Article
Making the Shift From Team Member to Leader
Getting promoted into management is exciting for about two weeks. Then you realize the job is nothing like what you were doing before, and nobody has really explained what it actually requires.
Getting promoted into management is exciting for about two weeks. Then you realize the job is nothing like what you were doing before, and nobody has really explained what it actually requires.
Here's what changes, and what to do about it.
Your old strengths don't transfer cleanly
As an individual contributor, you were measured on your output - what you built, closed, shipped, or delivered. That feedback loop was direct. You did good work; people noticed.
Management doesn't work that way. Your output is now your team's output, which means your name isn't on most of it, and the connection between what you do and what gets produced is less obvious. A lot of new managers respond by staying too involved in the actual work - reviewing everything, redoing things, jumping in when a project feels shaky. It feels responsible. It's usually counterproductive.
When you're doing work your team should be doing, you're not doing the work only you can do: setting direction, removing blockers, making judgment calls, developing people. Those things don't get done if you're heads-down in execution.
The adjustment isn't just about trusting people more. It's about redefining what 'doing a good job' means in this role.
Your relationships with the team are different now
If you were promoted from within the team, this is where things get awkward. You were peers with these people. You complained about the same things, sat in the same meetings, maybe went to lunch together.

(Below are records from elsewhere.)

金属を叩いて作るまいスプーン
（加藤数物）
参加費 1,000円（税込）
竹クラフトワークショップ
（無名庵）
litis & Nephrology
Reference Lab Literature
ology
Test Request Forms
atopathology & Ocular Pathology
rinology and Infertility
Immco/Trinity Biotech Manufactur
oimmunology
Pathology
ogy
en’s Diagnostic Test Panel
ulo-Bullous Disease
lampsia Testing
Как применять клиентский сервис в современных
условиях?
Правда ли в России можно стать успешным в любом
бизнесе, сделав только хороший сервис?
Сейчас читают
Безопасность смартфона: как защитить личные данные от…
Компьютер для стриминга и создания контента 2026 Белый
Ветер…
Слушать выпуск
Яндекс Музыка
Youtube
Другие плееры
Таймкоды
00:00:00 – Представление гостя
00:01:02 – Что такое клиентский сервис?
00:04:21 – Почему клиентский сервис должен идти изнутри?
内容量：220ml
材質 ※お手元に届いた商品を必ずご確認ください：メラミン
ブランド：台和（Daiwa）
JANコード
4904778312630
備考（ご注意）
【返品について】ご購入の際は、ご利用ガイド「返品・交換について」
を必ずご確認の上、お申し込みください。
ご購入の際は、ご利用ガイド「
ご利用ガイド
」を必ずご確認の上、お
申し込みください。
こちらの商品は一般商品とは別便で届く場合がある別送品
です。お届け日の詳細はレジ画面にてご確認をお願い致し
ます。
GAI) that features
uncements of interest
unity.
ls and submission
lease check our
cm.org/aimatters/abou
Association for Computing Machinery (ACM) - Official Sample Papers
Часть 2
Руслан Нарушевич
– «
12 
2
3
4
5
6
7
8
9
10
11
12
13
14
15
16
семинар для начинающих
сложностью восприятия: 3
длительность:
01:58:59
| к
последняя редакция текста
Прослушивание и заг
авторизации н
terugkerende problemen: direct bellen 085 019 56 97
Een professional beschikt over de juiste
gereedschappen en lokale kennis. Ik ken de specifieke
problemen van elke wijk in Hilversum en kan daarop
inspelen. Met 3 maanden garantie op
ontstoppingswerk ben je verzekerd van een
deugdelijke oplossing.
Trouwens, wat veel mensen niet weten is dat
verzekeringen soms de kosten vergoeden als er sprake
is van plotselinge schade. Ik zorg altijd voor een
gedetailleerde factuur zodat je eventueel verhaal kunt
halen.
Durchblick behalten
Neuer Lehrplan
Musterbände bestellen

Now you're the one writing their performance reviews and having the conversation when something isn't working. That's a real change, and acknowledging it - at least to yourself - is more useful than pretending nothing has shifted.
The managers who handle this well tend to be direct about it early. They don't become cold or distant, but they're also not trying to be everyone's friend. They're clear about expectations, consistent in how they treat people, and willing to have uncomfortable conversations when they need to. That combination earns more actual respect than trying to keep the old dynamic alive.
Being clear is most of the job
Most management failures trace back to unclear expectations. Someone didn't deliver what was needed - but if you're honest about it, they were never told precisely what was needed, by when, or why it mattered.
When you assign work, say what you want, when you need it, and what a good outcome looks like. That's not micromanaging. It's giving someone what they need to succeed.
Feedback works the same way. If something is off, say so soon and say it plainly. A quick direct conversation right after something goes wrong is easier for everyone than saving it for a formal review. It also gives the person a chance to actually fix it.
One habit worth building early: when someone comes to you with a problem, ask what they think the right move is before you tell them. They often have a good answer. And when they don't, working through it themselves builds the kind of judgment that makes them less reliant on you over time.
Managing up is part of the job too
This is easy to neglect when you're focused on your team, but it matters. The people above you need to understand what your team is doing, what's going well, and what's at risk. If they don't, your team is invisible - which means they're last in line when resources get allocated or opportunities come up.
This isn't about managing optics. It's about making sure your team has the support and runway they need. Get comfortable summarizing what your team is working on, flagging problems before they escalate, and asking clearly for what you need.
Decisions won't wait for perfect information
You'll frequently be asked to make calls before you have everything you'd want - about people, priorities, resources, direction. Waiting for more data is sometimes the right move. More often it's a way of avoiding a decision that needs to get made.
Indecision has real costs. It leaves your team without direction, signals that you're not confident in the role, and often lets a manageable problem grow into a bigger one. Making a considered call, being transparent about your reasoning, and staying open to adjusting when new information comes in is generally better than holding out for certainty that won't come.
What it actually takes
Consistency, follow-through, and clarity. Those three things cover more of effective management than most leadership frameworks will tell you. Be reliable. Say what you mean. Do what you committed to. Make decisions and own them.
The rest - the more nuanced parts of managing people and navigating organizational dynamics - you'll figure out as you go. But if you get the basics right, you'll have enough trust built with your team to work through the harder stuff when it comes up.